Tryce Prince is a Ph.D. Candidate in Sociology at the University of Illinois-Chicago (UIC), where he studies how race shapes individual experiences, social spaces, and intergroup relations. His dissertation explores the relevance of W.E.B. Du Bois's concept of "second-sight" in contemporary Black religious life. He is the co-author of “Religion and Race: A Double-Edged Sword,” which appears in Religion Matters: What Sociology Teaches Us About Religion In Our World (2022).
Roberta Ricucci

Roberta Ricucci is Full Professor of Sociology of Migration and Sociology of Islam at the University of Turin (IT). She focuses her research on youth, education and religious pluralism management in the framework of migratory processes, publishing internationally on how local societies, human mobilities and intercultural dynamics intertwine. These studies are united by her abiding interest in improving public awareness of sociological findings, as is certified by her selection as an expert in migration studies by the UN. Combining her activity in Italy with long periods spent in universities around the world, from Europe to America to Australia, has developed a cross-disciplinary approach as well an adaptability towards working in various academic and cultural contexts. She has coordinated several international projects on migratory issues, religious pluralism and education in diaspora contexts.
Bridget Ritz

Interests: Culture, Religion, Science, Pragmatism, Critical Realism, Qualitative Methods
Michael Skaggs

Research Interests: History of American religion
Meredith Whitnah

Meredith Whitnah graduated from Gordon College with a major in gender studies through the Kenneth L Pike Honors Program. She earned a master’s degree and a doctorate in sociology at the University of Notre Dame, specializing in gender, religion, culture and social theory. She studies the role of religion in both perpetuating and mitigating different forms of social inequality, and is particularly interested in how organizations form responses to social issues. Her current book project, forthcoming with Rutgers University Press, is titled “Faith and the Fragility of Justice: Responses to Gender-Based Violence in South Africa.” This historical study investigates how faith-based NGOs in South Africa that had resisted apartheid have also addressed gender-based violence. The book will be available in April 2025.
Daniel Winchester

Daniel Winchester is an Associate Professor of Sociology at Purdue University with expertise in the areas of religion, culture, social theory, and qualitative methods (particularly ethnography).
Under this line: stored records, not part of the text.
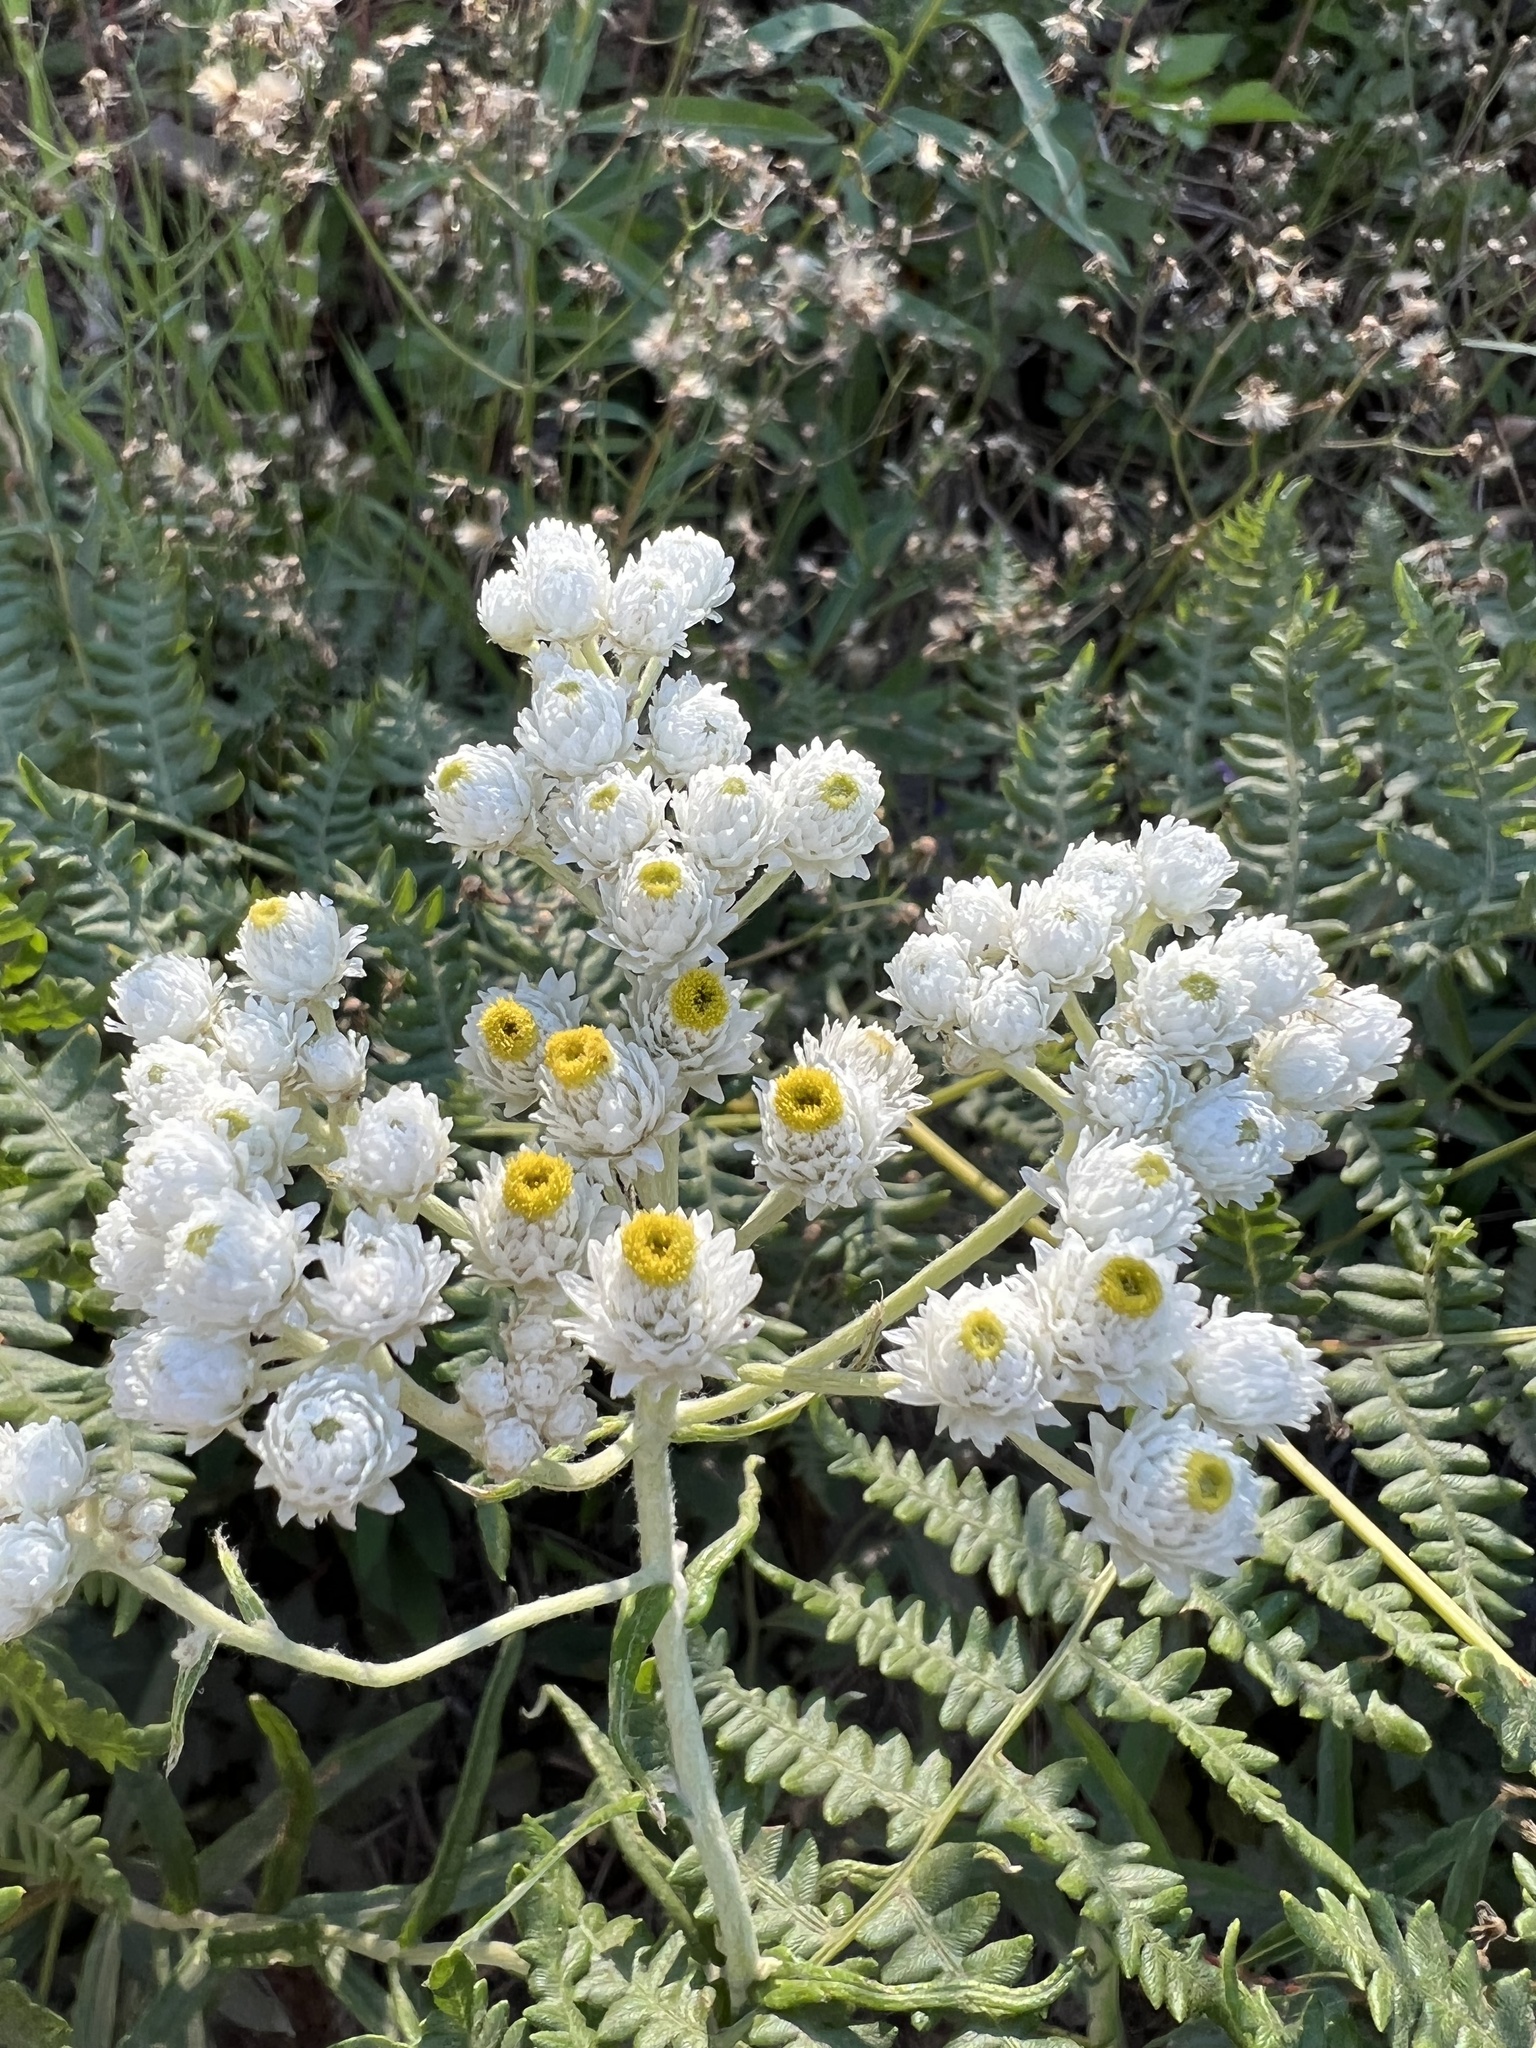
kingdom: Plantae
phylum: Tracheophyta
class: Magnoliopsida
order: Asterales
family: Asteraceae
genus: Anaphalis
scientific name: Anaphalis margaritacea
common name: Pearly everlasting
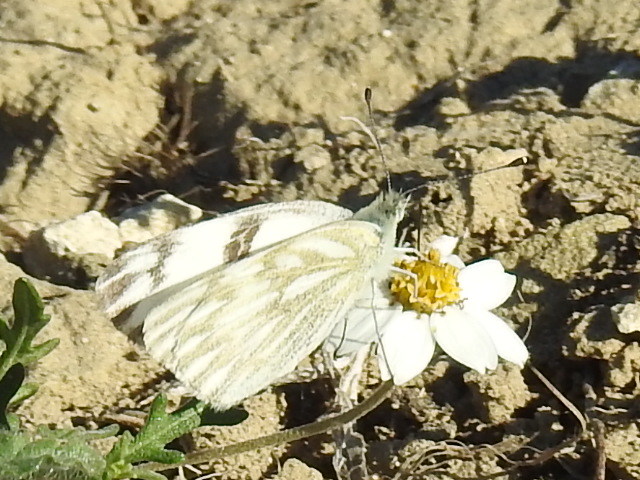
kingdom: Animalia
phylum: Arthropoda
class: Insecta
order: Lepidoptera
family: Pieridae
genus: Pontia
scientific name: Pontia protodice
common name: Checkered white
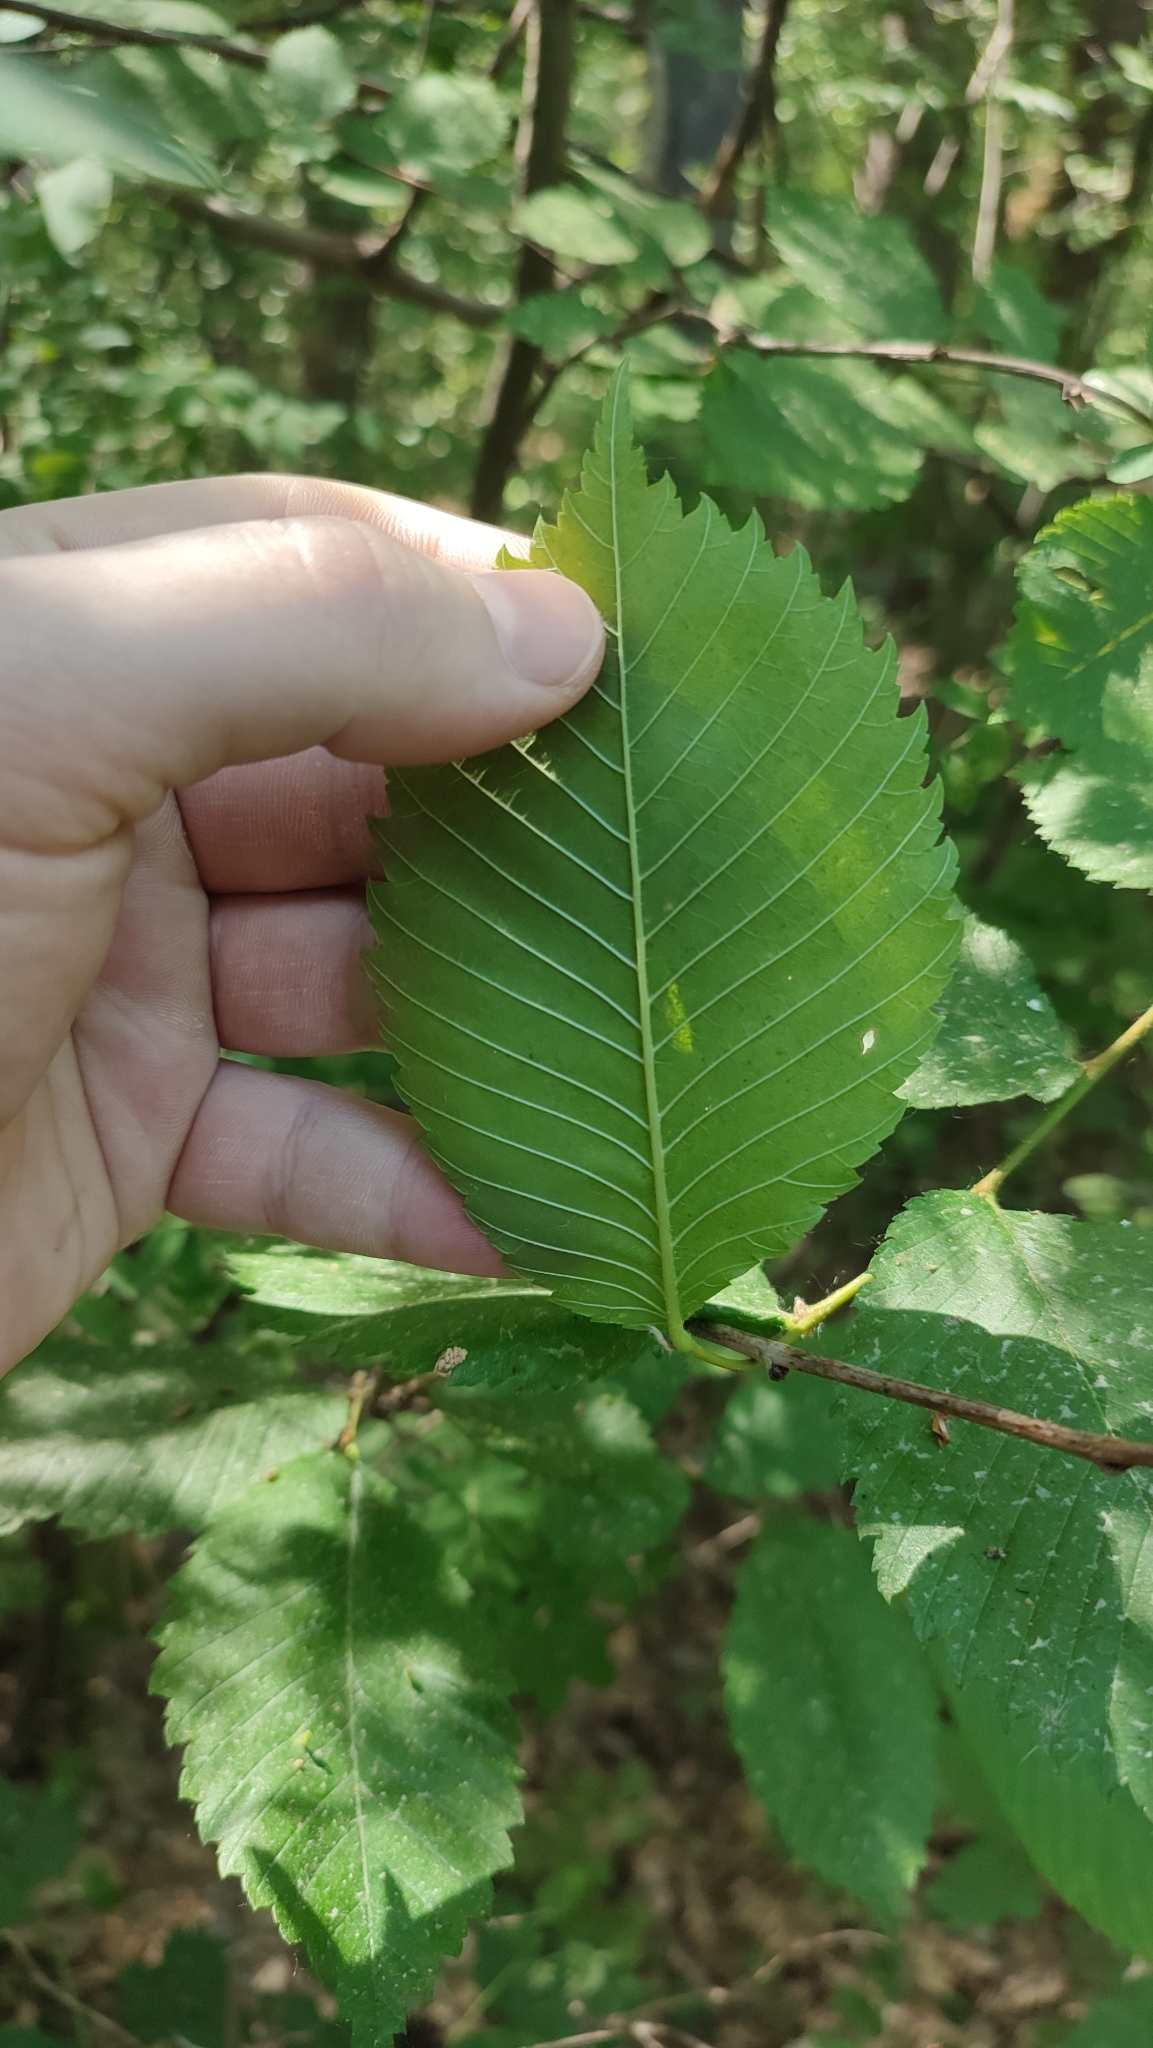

Most broadly, his scholarship focuses on answering questions about how culture shapes human subjectivity and action, with particular attention paid to the field of American religion. Among other research projects, Dan has conducted ethnographic studies of religious conversions to Islam and Eastern Orthodox Christianity in the United States and is currently writing a book entitled The World is a Mission Field based on several years of research on the subculture of evangelical mission mobilization (aka missionary recruitment). His research has appeared in journals such as Social Forces, Theory & Society, Sociological Theory, Sociology of Religion, and Journal for the Scientific Study of Religion and received awards from the Religion, Culture, and Theory Sections of the American Sociological Association.
Michael Wood

Michael Lee Wood is an assistant professor of Sociology at Brigham Young University. He completed his PhD in Sociology at the University of Notre Dame. Michael is a cultural sociologist with special interests in cognition, religion, and computational methods. He studies the cultural and social dynamics that affect reasoning and behavior (including parenting decisions and church attendance) and develops computational tools for measuring culture.
Simone Zhang

Simone Zhang is an Assistant Professor of Sociology at New York University. Her research examines what people get out of their encounters with local organizations and community institutions.